Rewrite everything from the line containing "Bedienfeld &" down to the line containing "आंवले की खेती से जुडे किसान – 1680" in the data, replacing "Stahlgehäuse" with "Aluminiumgehäuse" and leaving all else unchanged.

Data entries

#####

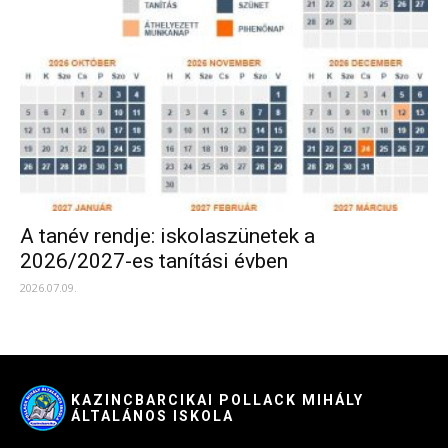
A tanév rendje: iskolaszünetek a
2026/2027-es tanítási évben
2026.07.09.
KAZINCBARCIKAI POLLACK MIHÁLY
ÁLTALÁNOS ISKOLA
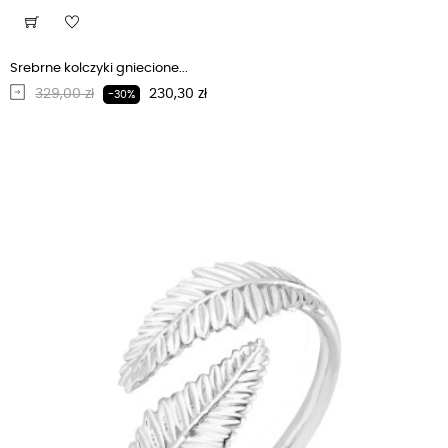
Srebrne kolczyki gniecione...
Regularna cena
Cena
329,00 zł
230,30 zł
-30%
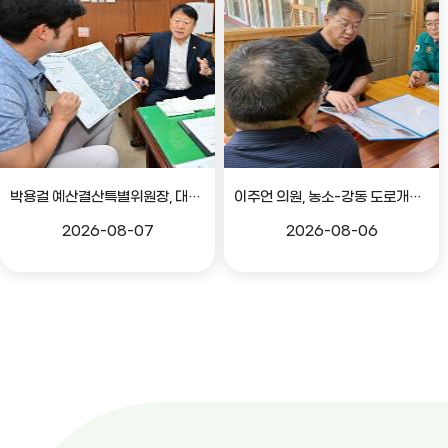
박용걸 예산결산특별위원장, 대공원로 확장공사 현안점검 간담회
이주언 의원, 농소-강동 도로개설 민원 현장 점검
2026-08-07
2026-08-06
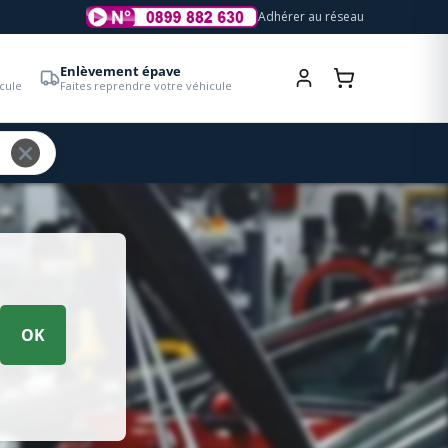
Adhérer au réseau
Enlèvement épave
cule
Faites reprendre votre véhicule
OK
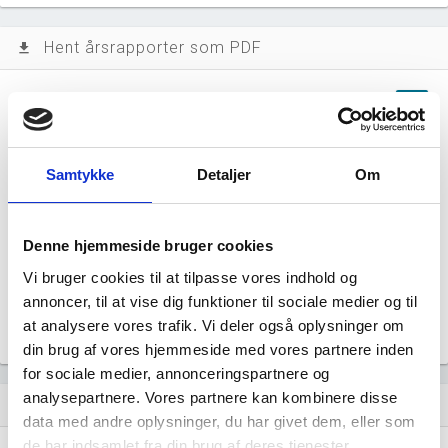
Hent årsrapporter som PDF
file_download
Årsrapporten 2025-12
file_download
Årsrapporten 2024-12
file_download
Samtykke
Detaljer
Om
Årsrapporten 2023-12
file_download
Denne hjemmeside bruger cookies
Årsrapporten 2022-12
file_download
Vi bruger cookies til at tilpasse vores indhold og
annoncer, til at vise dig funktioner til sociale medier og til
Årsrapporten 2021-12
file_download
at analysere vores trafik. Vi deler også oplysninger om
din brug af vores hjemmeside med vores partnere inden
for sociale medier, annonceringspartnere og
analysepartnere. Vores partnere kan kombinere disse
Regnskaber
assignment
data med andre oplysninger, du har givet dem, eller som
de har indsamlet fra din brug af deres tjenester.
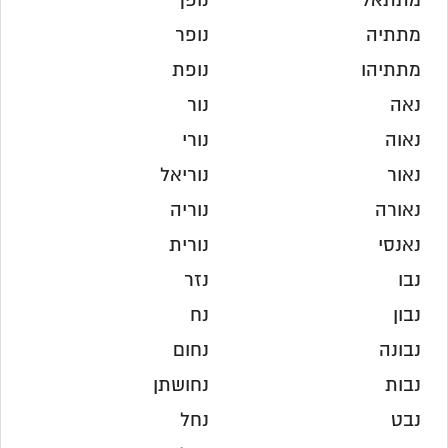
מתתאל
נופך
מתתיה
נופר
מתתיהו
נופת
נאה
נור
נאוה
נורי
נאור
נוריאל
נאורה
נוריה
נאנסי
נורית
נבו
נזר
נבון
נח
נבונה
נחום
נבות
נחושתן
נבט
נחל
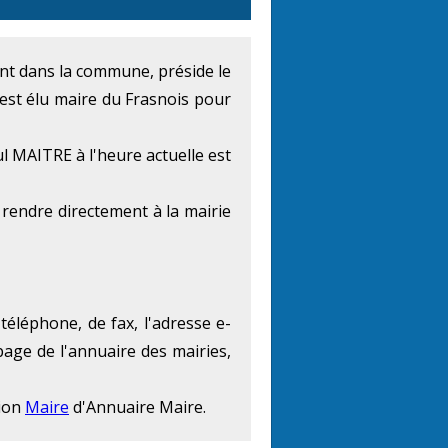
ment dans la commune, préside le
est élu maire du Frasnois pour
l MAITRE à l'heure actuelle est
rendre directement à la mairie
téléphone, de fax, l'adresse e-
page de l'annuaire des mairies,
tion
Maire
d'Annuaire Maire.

#####

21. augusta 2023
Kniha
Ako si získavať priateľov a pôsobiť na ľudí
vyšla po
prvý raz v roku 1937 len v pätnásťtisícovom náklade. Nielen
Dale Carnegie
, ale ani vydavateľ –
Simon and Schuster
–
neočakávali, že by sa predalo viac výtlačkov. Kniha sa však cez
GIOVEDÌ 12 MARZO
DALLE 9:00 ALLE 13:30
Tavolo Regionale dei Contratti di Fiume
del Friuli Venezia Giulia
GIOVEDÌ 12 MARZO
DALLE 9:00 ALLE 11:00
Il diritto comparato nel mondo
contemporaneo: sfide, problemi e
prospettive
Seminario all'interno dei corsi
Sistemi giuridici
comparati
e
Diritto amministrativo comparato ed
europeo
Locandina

#####

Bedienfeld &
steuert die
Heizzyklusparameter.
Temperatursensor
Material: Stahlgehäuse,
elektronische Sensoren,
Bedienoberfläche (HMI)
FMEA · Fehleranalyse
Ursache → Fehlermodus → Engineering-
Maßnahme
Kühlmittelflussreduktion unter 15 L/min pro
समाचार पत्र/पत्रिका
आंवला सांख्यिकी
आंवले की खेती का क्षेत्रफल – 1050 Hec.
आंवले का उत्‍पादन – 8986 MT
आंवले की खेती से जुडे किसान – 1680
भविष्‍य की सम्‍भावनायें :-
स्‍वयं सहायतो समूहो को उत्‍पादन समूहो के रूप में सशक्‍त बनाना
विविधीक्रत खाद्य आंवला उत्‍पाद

#####

> [Problem solution]
Bedienfeld &
steuert die
Heizzyklusparameter.
Temperatursensor
Material: Aluminiumgehäuse,
elektronische Sensoren,
Bedienoberfläche (HMI)
FMEA · Fehleranalyse
Ursache → Fehlermodus → Engineering-
Maßnahme
Kühlmittelflussreduktion unter 15 L/min pro
समाचार पत्र/पत्रिका
आंवला सांख्यिकी
आंवले की खेती का क्षेत्रफल – 1050 Hec.
आंवले का उत्‍पादन – 8986 MT
आंवले की खेती से जुडे किसान – 1680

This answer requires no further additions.